Copy all the lines below without altering anything.
--- Working data Enclosed Below ---
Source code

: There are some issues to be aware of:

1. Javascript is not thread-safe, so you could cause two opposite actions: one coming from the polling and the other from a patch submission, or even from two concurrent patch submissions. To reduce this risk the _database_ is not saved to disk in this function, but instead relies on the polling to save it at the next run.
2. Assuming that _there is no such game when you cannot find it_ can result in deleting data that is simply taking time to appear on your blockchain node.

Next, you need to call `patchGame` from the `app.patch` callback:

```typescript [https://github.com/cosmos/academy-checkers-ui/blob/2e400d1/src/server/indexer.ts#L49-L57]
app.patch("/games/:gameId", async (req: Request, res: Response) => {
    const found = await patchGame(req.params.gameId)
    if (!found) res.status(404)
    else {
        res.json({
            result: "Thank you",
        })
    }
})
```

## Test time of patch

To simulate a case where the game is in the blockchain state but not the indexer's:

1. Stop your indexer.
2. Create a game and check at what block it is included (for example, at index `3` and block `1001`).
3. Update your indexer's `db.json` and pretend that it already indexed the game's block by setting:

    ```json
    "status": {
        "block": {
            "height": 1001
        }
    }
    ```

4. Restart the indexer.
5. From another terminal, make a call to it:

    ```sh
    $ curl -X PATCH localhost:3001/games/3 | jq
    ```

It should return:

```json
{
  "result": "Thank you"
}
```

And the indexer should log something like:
--- End of Enclosed Working data ---
» **Solution to this task**
Source code

: There are some issues to be aware of:

1. Javascript is not thread-safe, so you could cause two opposite actions: one coming from the polling and the other from a patch submission, or even from two concurrent patch submissions. To reduce this risk the _database_ is not saved to disk in this function, but instead relies on the polling to save it at the next run.
2. Assuming that _there is no such game when you cannot find it_ can result in deleting data that is simply taking time to appear on your blockchain node.

Next, you need to call `patchGame` from the `app.patch` callback:

```typescript [https://github.com/cosmos/academy-checkers-ui/blob/2e400d1/src/server/indexer.ts#L49-L57]
app.patch("/games/:gameId", async (req: Request, res: Response) => {
    const found = await patchGame(req.params.gameId)
    if (!found) res.status(404)
    else {
        res.json({
            result: "Thank you",
        })
    }
})
```

## Test time of patch

To simulate a case where the game is in the blockchain state but not the indexer's:

1. Stop your indexer.
2. Create a game and check at what block it is included (for example, at index `3` and block `1001`).
3. Update your indexer's `db.json` and pretend that it already indexed the game's block by setting:

    ```json
    "status": {
        "block": {
            "height": 1001
        }
    }
    ```

4. Restart the indexer.
5. From another terminal, make a call to it:

    ```sh
    $ curl -X PATCH localhost:3001/games/3 | jq
    ```

It should return:

```json
{
  "result": "Thank you"
}
```

And the indexer should log something like:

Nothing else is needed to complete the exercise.